Pandemi sırasında hastalanmaktan korktunuz mu, aşı konusuna yaklaşımınız nasıl oldu?

Covid'den korkmadım. Çünkü zaten dışarı çıkmayı seven bir insan değilim. Evde çok zaman geçiririm. Covid olmadan evvel haftada 1-2 kere Muratlar'a gidiyordum, tek gittiğim yer orasıydı. Ardından eve geliyordum, yine resim yapıyordum.

Salgın patlamadan evvel de resim yapıyordum. Ama bu kadar her gün değil. Bu ara vakit bol, saatler geçmeyecek bir şey yapmasan...

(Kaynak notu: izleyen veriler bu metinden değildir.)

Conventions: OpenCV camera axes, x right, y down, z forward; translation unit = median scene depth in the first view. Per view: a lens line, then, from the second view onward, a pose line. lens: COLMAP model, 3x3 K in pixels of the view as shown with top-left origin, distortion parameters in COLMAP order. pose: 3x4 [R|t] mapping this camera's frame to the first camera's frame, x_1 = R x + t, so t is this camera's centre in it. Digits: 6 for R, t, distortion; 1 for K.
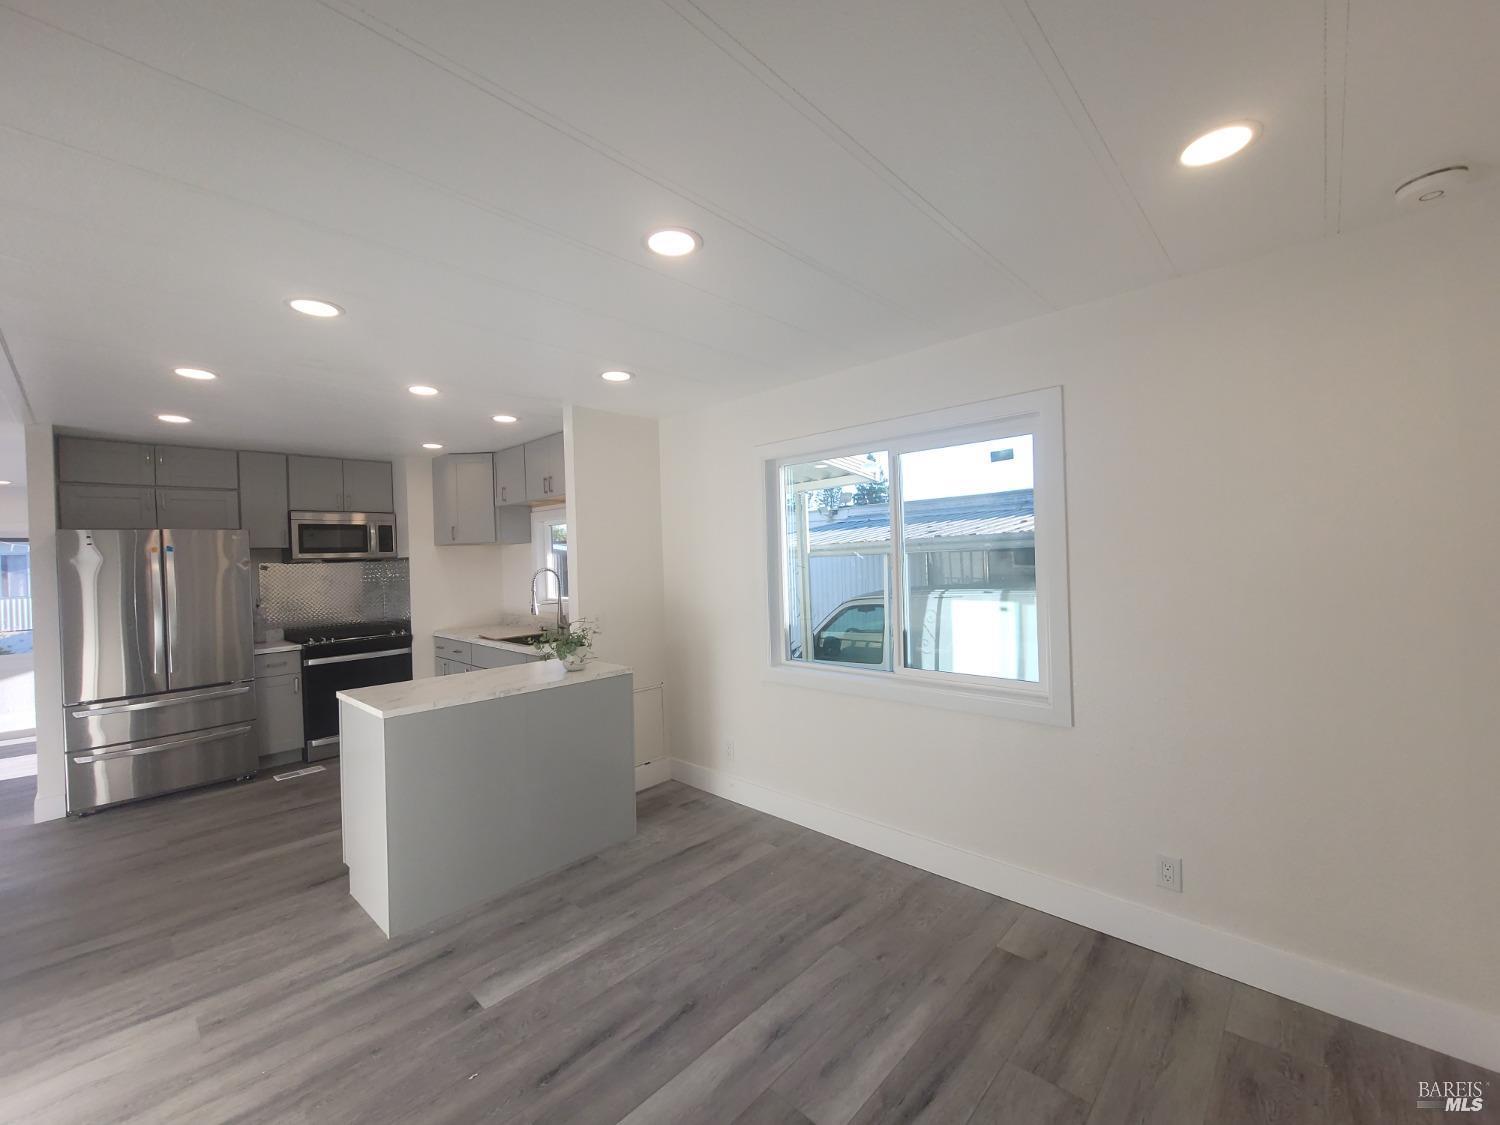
lens RADIAL K [[630.0, 0, 754.1], [0, 630.0, 556.9], [0, 0, 1]] dist [0.001274, 0.000758]
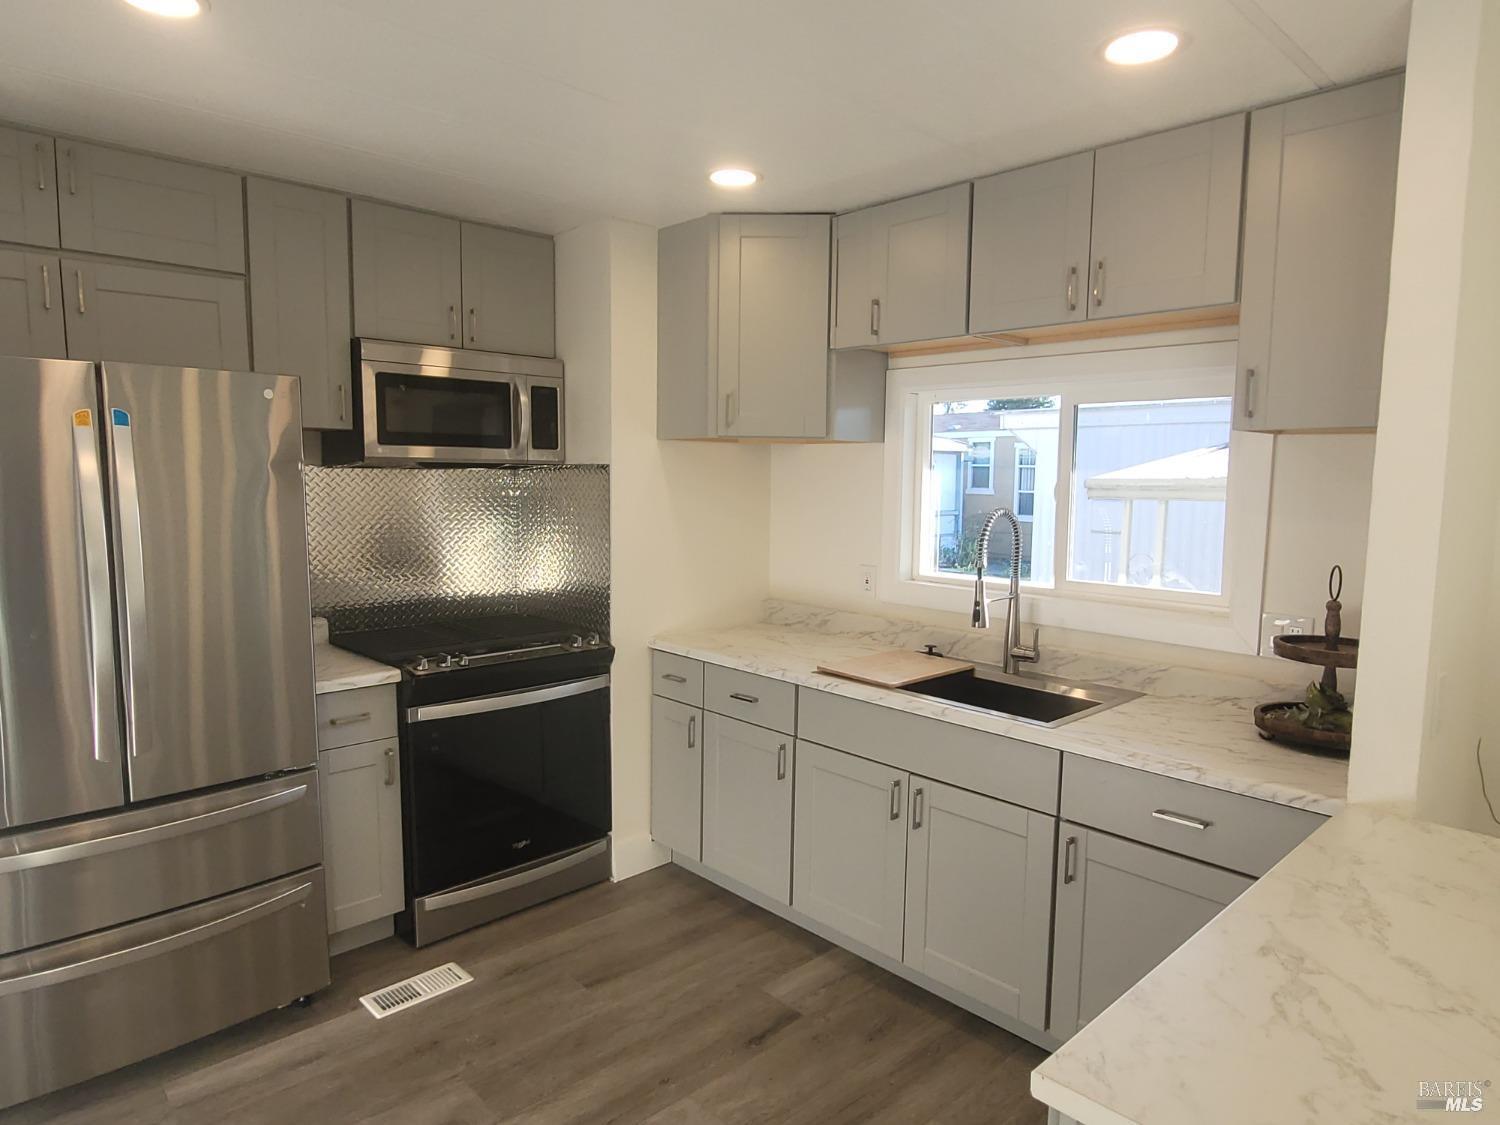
lens RADIAL K [[930.5, 0, 750.0], [0, 930.5, 562.5], [0, 0, 1]] dist [-0.007084, -0.001246]
pose [[0.998135, 0.048036, -0.037668, -0.474116], [-0.044155, 0.994222, 0.097836, 0.001049], [0.042150, -0.095991, 0.994489, 0.419841]]
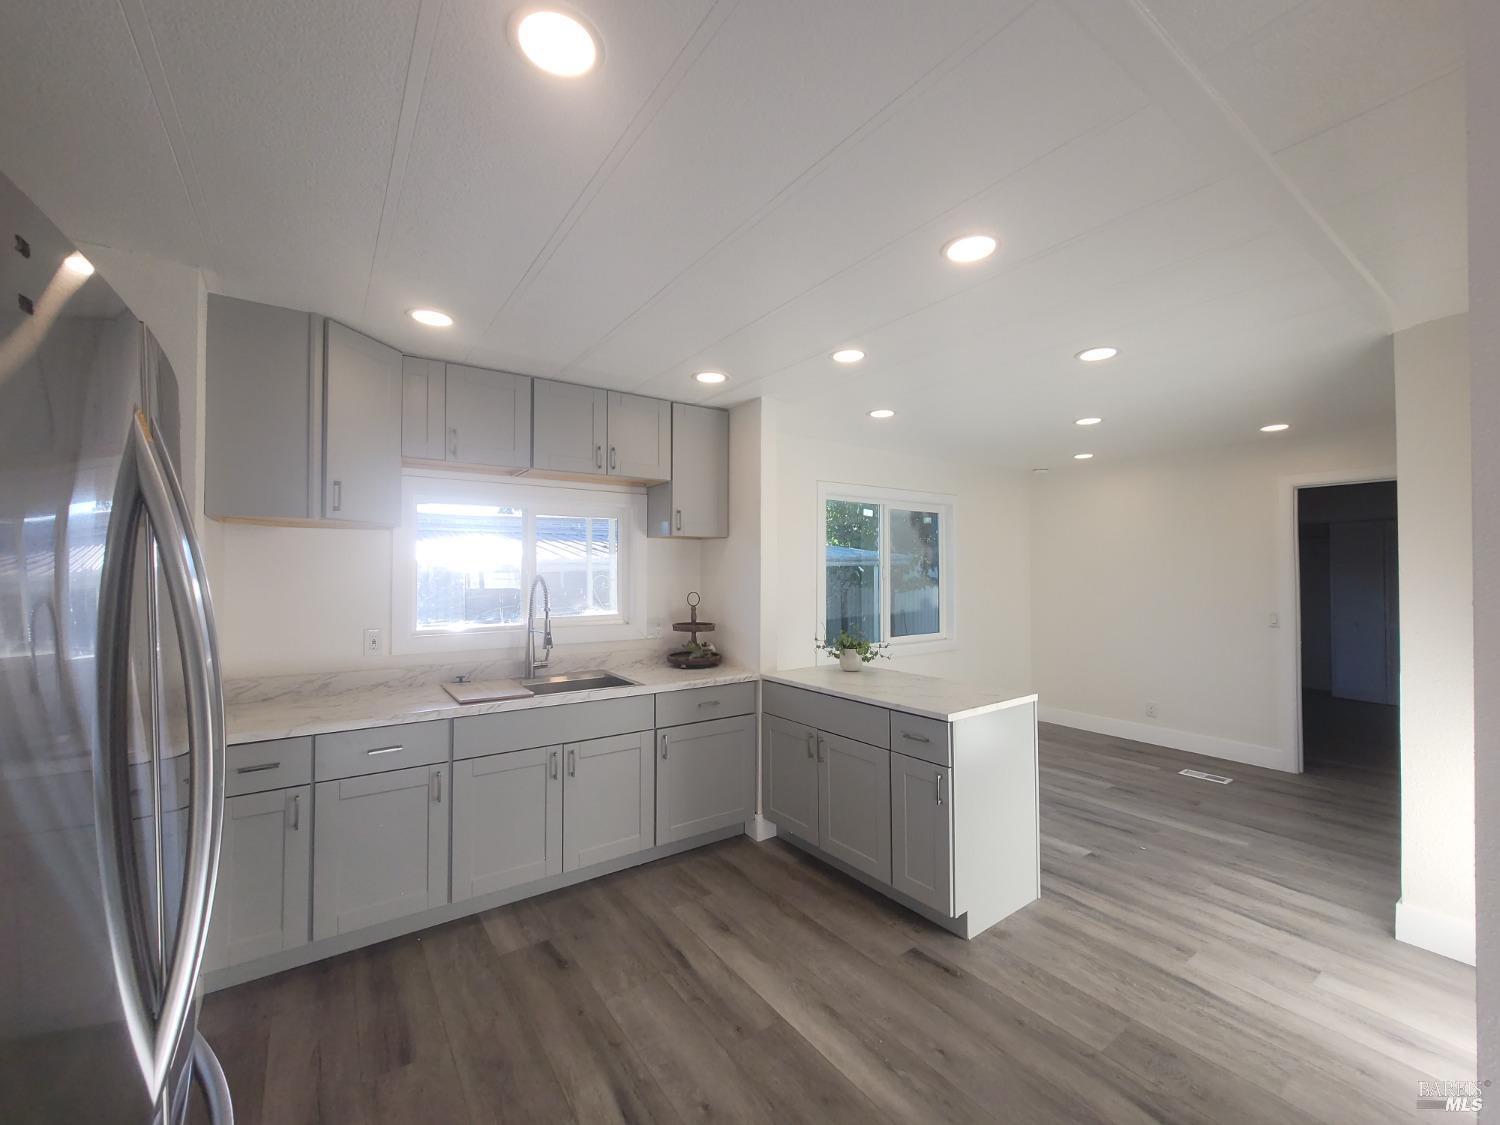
lens RADIAL K [[630.0, 0, 754.1], [0, 630.0, 556.9], [0, 0, 1]] dist [0.001274, 0.000758]
pose [[0.170103, 0.047932, 0.984260, -0.936092], [-0.005838, 0.998848, -0.047633, 0.027614], [-0.985409, 0.002357, 0.170187, 0.678975]]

Aşı olmaktan çekiniyordum, çünkü grip aşısı olmuştum -senelik grip aşısı olunuyor ya- ve ardından grip oldum. Bu Covid aşısı da çıkınca, biraz çekindim doğrusu; “acaba bana yine dokunur mu?” diye. Sonradan düşündüm; aptallık bu, saçmalık. Olmaya karar verdim. Sema götürdü, orada bekletiyorlar biraz, 20 dakika kadar… Hiç bir şey olmayınca rahatladım. Aşıya inanıyorum, başka çaremiz yok gibi görünüyor.